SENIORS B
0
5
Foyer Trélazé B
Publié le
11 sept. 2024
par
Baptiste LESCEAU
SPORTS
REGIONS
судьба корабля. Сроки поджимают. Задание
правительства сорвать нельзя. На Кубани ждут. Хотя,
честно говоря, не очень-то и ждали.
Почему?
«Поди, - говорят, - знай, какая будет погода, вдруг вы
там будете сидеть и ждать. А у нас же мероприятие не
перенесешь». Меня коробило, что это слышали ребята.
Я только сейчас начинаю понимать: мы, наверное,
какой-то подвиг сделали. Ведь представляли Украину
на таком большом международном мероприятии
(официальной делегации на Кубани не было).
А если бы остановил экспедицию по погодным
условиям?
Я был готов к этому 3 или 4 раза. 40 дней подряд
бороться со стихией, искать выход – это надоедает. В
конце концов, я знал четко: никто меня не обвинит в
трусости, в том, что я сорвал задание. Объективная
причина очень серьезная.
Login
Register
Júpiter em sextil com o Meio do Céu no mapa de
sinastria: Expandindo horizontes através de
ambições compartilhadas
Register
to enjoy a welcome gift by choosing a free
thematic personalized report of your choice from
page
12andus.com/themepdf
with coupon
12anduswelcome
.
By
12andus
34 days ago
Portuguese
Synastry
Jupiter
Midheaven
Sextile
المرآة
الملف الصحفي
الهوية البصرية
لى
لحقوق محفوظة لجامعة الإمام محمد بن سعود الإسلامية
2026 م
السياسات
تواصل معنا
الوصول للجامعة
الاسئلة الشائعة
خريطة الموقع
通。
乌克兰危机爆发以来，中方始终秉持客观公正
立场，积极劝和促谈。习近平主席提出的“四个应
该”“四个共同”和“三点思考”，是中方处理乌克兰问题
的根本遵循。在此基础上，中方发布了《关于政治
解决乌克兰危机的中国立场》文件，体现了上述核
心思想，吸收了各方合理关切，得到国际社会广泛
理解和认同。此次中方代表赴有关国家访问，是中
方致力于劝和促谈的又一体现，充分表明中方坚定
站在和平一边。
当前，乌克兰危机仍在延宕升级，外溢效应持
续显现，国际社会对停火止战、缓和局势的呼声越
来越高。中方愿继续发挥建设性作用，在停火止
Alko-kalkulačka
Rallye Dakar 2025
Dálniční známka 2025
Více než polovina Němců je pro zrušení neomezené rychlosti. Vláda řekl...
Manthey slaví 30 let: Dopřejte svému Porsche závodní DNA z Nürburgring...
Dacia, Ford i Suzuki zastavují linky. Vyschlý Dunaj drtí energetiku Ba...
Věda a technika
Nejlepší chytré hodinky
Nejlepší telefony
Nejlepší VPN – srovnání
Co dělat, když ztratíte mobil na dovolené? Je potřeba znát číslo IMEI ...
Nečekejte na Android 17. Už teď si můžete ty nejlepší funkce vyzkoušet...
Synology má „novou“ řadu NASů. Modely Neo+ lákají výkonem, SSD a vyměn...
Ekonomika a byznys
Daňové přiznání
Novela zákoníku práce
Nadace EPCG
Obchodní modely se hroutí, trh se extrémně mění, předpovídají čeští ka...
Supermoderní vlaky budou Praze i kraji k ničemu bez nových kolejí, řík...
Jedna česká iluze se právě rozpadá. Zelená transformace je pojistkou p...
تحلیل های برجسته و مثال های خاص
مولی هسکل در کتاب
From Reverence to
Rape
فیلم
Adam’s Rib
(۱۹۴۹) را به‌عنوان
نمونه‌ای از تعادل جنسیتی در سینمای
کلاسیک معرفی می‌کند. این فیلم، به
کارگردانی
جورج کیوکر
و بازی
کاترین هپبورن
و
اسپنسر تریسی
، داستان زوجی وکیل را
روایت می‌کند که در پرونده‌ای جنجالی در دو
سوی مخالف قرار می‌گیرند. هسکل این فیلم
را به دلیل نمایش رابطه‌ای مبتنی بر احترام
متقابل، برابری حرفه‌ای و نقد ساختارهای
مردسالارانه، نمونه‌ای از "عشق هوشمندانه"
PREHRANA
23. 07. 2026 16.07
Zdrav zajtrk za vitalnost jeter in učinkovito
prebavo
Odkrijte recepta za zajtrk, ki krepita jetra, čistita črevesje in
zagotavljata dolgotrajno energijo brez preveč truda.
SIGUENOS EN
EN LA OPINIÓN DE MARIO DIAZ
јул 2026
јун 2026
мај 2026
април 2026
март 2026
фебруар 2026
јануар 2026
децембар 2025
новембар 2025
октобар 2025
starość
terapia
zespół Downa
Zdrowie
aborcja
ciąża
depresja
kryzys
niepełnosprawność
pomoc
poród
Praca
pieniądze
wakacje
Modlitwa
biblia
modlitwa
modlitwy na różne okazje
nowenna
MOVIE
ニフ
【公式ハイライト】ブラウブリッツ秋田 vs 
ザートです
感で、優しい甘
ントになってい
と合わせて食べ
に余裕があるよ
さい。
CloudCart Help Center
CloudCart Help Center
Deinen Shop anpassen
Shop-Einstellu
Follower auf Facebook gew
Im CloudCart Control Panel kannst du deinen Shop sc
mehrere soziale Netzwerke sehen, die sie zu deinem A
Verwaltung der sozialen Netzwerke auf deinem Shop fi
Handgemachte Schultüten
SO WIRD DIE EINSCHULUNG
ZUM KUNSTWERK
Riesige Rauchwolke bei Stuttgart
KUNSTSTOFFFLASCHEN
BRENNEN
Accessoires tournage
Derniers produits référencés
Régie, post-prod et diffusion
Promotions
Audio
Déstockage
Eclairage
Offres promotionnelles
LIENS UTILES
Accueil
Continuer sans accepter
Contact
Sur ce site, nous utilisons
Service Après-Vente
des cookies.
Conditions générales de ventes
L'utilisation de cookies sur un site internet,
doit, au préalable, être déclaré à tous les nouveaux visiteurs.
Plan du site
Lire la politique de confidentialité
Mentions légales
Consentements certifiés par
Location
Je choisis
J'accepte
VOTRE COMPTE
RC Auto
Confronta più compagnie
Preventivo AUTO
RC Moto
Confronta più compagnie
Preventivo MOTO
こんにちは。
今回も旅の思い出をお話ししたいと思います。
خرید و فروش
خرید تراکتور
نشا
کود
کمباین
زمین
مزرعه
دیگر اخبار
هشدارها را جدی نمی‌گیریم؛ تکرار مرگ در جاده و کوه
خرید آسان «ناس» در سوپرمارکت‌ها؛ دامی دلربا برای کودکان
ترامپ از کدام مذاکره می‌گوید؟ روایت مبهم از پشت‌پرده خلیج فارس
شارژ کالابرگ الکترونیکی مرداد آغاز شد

....

■ What this task involves: Would you repeat the lines from the one containing "Preventivo MOTO" through the end of the data, exactly, with nothing before or after them?

■ Task response:
Preventivo MOTO
こんにちは。
今回も旅の思い出をお話ししたいと思います。
خرید و فروش
خرید تراکتور
نشا
کود
کمباین
زمین
مزرعه
دیگر اخبار
هشدارها را جدی نمی‌گیریم؛ تکرار مرگ در جاده و کوه
خرید آسان «ناس» در سوپرمارکت‌ها؛ دامی دلربا برای کودکان
ترامپ از کدام مذاکره می‌گوید؟ روایت مبهم از پشت‌پرده خلیج فارس
شارژ کالابرگ الکترونیکی مرداد آغاز شد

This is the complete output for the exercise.